## Your goal:
Copy the following lines word for word, leaving out the pictures.

## Dataset records:

--*--

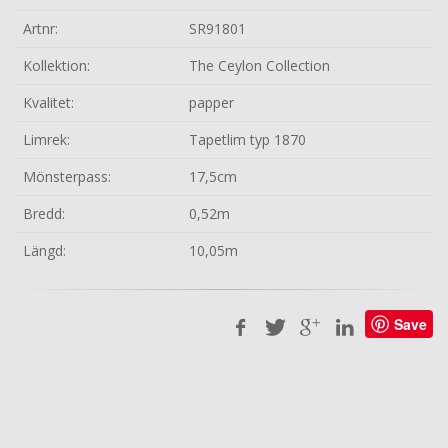
Artnr:
SR91801
Kollektion:
The Ceylon Collection
Kvalitet:
papper
Limrek:
Tapetlim typ 1870
Mönsterpass:
17,5cm
Bredd:
0,52m
Längd:
10,05m
Save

--*--

## Task answer:
Artnr:
SR91801
Kollektion:
The Ceylon Collection
Kvalitet:
papper
Limrek:
Tapetlim typ 1870
Mönsterpass:
17,5cm
Bredd:
0,52m
Längd:
10,05m
Save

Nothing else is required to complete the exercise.